Required work: Rename "brick fireplace" to "stone fireplace" everywhere in the lines below, and leave everything else unchanged.
┄┄┄┄┄┄
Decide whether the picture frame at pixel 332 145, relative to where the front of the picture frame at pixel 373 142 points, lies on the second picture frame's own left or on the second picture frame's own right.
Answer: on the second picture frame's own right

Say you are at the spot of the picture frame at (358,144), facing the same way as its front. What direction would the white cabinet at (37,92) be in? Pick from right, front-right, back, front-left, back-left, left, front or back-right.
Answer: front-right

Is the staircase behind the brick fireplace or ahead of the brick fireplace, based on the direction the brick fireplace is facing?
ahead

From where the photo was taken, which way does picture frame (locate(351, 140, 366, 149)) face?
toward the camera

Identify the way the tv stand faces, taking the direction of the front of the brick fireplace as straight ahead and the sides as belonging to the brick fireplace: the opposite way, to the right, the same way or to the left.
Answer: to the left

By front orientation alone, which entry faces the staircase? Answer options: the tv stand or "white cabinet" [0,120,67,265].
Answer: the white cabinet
┄┄┄┄┄┄
Output of the exercise:
Decide whether the picture frame at pixel 332 145, relative to where the front of the picture frame at pixel 373 142 points, lies on the second picture frame's own left or on the second picture frame's own right.
Answer: on the second picture frame's own right

Say you are at the spot of the picture frame at (358,144), facing the same way as its front. What direction would the white cabinet at (37,92) be in? Pick from right, front-right, back, front-left, back-left, left, front or back-right.
Answer: front-right

Is the staircase behind the stone fireplace or ahead of the stone fireplace, based on the direction the stone fireplace is facing?
ahead

From where the photo was taken, which way does picture frame (locate(351, 140, 366, 149)) face?
toward the camera

Identify the way the tv stand faces, taking the direction of the front of the stone fireplace as straight ahead and the sides as belonging to the stone fireplace: the opposite way, to the right, the same way or to the left.
Answer: to the left

By front orientation alone, which entry faces the staircase? Answer options: the tv stand or "white cabinet" [0,120,67,265].
Answer: the white cabinet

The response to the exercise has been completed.